++++ Material for the task

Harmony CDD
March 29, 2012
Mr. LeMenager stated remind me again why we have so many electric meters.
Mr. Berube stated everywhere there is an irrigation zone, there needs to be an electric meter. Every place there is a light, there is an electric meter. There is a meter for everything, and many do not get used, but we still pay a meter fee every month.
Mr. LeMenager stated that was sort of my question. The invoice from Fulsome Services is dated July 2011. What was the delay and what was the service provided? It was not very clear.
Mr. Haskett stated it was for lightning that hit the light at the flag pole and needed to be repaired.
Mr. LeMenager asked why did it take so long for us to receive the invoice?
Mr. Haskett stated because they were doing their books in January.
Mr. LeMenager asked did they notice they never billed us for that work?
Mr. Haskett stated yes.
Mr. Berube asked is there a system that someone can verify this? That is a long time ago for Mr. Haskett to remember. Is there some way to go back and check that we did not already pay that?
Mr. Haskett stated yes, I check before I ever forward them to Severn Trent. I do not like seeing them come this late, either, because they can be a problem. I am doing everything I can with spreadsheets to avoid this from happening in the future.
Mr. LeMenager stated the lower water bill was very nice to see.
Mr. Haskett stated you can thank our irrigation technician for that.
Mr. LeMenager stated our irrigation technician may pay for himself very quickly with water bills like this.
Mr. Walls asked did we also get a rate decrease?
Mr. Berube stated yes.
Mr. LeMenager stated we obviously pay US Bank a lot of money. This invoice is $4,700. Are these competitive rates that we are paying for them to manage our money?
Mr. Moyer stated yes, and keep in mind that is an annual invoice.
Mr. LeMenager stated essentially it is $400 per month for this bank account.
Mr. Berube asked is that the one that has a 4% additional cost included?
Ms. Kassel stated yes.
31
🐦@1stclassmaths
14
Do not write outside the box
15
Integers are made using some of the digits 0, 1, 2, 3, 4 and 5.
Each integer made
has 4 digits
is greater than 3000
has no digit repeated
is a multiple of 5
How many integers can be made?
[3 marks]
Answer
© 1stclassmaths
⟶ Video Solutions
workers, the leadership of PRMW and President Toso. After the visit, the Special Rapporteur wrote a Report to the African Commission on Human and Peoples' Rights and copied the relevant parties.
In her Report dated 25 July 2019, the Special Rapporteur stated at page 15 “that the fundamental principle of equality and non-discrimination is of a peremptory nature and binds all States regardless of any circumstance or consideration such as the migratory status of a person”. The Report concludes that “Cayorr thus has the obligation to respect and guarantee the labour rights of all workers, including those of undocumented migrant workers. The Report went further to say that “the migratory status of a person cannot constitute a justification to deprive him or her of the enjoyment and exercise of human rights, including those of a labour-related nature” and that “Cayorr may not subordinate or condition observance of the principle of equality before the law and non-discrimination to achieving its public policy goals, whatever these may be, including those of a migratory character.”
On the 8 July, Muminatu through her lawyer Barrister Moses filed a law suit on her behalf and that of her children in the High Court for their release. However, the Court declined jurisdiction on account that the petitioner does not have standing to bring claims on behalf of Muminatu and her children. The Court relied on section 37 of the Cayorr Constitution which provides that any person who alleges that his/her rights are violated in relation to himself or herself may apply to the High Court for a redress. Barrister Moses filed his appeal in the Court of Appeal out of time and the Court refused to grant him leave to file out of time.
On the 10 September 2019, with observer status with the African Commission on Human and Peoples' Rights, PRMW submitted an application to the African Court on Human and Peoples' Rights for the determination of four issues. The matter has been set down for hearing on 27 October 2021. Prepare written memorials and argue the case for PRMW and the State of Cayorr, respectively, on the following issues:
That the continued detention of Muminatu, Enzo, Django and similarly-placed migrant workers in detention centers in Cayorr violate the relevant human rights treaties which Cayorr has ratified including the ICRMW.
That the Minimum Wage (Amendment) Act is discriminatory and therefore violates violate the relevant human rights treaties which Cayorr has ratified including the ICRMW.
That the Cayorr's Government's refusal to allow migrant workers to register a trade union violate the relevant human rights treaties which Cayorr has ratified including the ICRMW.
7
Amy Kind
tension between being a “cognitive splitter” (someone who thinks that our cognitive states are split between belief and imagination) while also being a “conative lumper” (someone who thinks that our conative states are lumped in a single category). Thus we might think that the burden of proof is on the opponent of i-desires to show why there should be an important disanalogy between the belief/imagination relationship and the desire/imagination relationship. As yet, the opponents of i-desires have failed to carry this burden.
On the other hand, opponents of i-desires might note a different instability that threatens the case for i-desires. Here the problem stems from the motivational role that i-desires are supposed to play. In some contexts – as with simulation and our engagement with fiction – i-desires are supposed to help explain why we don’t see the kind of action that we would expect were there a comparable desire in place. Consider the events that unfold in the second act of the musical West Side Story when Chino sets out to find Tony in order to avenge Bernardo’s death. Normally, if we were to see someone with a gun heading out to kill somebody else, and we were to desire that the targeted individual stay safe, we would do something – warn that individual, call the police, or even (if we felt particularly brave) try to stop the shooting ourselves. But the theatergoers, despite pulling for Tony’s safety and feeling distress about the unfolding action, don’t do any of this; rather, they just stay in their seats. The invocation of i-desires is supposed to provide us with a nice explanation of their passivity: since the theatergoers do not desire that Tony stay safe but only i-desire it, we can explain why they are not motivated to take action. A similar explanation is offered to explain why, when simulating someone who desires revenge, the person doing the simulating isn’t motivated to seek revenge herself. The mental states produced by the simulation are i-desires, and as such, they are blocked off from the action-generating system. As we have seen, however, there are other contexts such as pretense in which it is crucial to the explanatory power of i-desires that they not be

++++++++

» **Task brief**: Looking back over the listing above, how many lines include the word "also"? Give the number and nothing more.

» **Answer to the exercise**: 2